Ex-núncio acusado de pedofilia morreu após ataque cardíaco

Ex-núncio acusado de pedofilia morreu após ataque cardíaco

O Vaticano divulgou neste sábado um comunicado no qual explicou que as primeiras conclusões da autópsia, realizada ontem poucas horas depois da morte, tinham confirmado o falecimento "por causas naturais devido a um evento cardíaco".

A autópsia foi ordenada pelo promotor do Vaticano, Gian Piero Milano, que nomeou uma comissão de três peritos, coordenada por Giovanni Arcudi, professor de Medicina Legal da Universidade de Tor Vergata, em Roma.

Nos próximos dias, acrescenta o comunicado, o promotor receberá novos resultados de laboratório efetuados pela comissão.

Por sua vez, as autoridades do Vaticano destinaram uma capela para realizar na próxima segunda-feira o funeral de Wesolowski, núncio do Vaticano na República Dominicana entre 2008 e 2013. A cerimônia será aberta ao público.

O corpo do ex-núncio, que tinha sido expulso pela Igreja Católica devido às graves acusações, será levado à Polônia na próxima terça-feira, informou o Vaticano.

Ele foi encontrado morto às 5h de ontem, sentado em uma poltrona e com a televisão ligada em sua residência no Vaticano, onde aguardava ser julgado.
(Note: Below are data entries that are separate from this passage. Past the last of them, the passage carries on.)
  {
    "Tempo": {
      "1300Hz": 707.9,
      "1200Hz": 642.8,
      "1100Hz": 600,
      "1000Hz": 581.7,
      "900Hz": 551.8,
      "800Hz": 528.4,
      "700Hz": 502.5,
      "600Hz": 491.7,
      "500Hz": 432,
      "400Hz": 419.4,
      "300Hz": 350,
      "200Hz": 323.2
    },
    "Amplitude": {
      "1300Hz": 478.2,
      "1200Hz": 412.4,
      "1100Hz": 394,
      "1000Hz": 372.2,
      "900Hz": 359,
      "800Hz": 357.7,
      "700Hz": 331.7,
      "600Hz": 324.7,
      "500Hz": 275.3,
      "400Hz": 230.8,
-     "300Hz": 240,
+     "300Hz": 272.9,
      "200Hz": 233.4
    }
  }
No breve comunicado que informou a morte, o Vaticano tinha afirmado que "as primeiras verificações indicaram uma morte por causas naturais".
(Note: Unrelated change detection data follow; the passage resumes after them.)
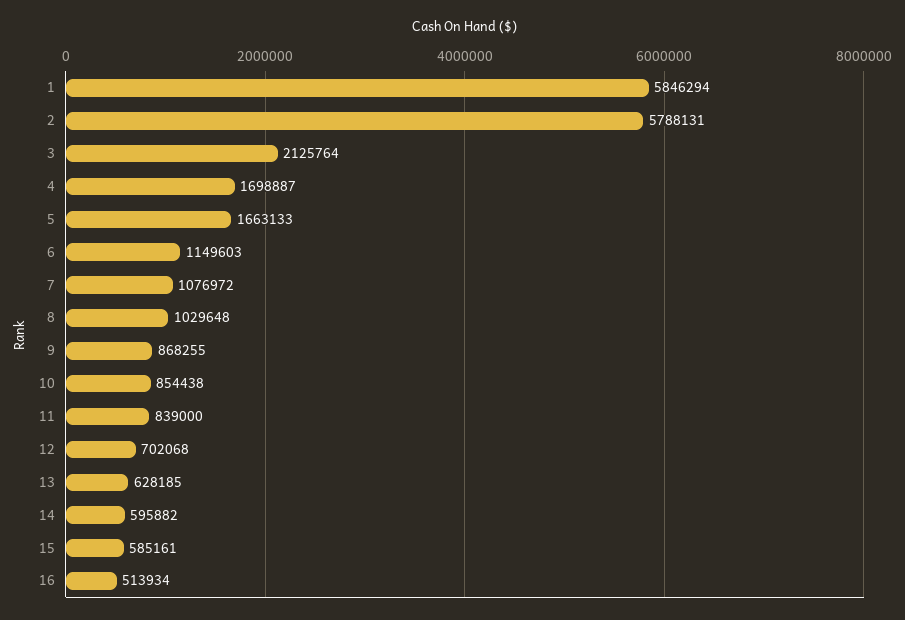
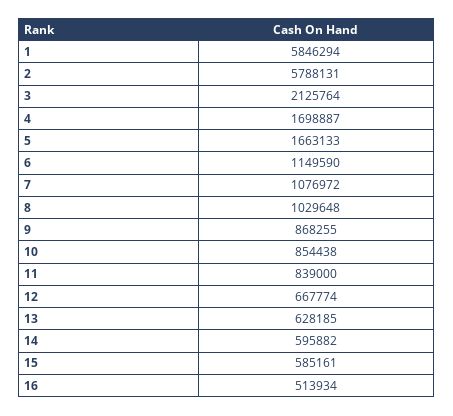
  {
    "1": 5846294,
    "2": 5788131,
    "3": 2125764,
    "4": 1698887,
    "5": 1663133,
-   "6": 1149603,
+   "6": 1149590,
    "7": 1076972,
    "8": 1029648,
    "9": 868255,
    "10": 854438,
    "11": 839000,
-   "12": 702068,
+   "12": 667774,
    "13": 628185,
    "14": 595882,
    "15": 585161,
    "16": 513934
  }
Wesolowski não se apresentou ao julgamento no Vaticano em 11 de julho e alegou que estava internado em um hospital público de Roma. Seu advogado apresentou um documento que confirmava que tinha sido internado na noite anterior em um hospital romano após ser atendido pelo centro de Urgências do Vaticano, sua hospitalização foi necessária por uma grave queda de pressão.

O ex-núncio era acusado de cinco crimes, entre eles acessar pornografia na internet, posse de material de pedofilia tanto em Roma como durante sua estadia na ilha caribenha, entre 2008 e 2013.

Além disso, de abuso de menores de idade presumível (entre 13 e 16 anos) durante sua estadia na República Dominicana.

O prelado era o primeiro bispo sob detenção no Vaticano, e o primeiro religioso acusado de pedofilia que seria julgado nos tribunais vaticanos.

A primeira audiência durou apenas alguns minutos e foi adiada pela ausência do réu. O tribunal, por decisão papal, era formado por três laicos: o presidente Giuseppe Gadanha Torre e os juízes Antonio Bonnet e Paolo Papanti-Pellettier.

O escândalo explodiu após uma reportagem transmitida em um canal de televisão dominicano que acusava Wesolowski de pagar para ter relações sexuais com menores.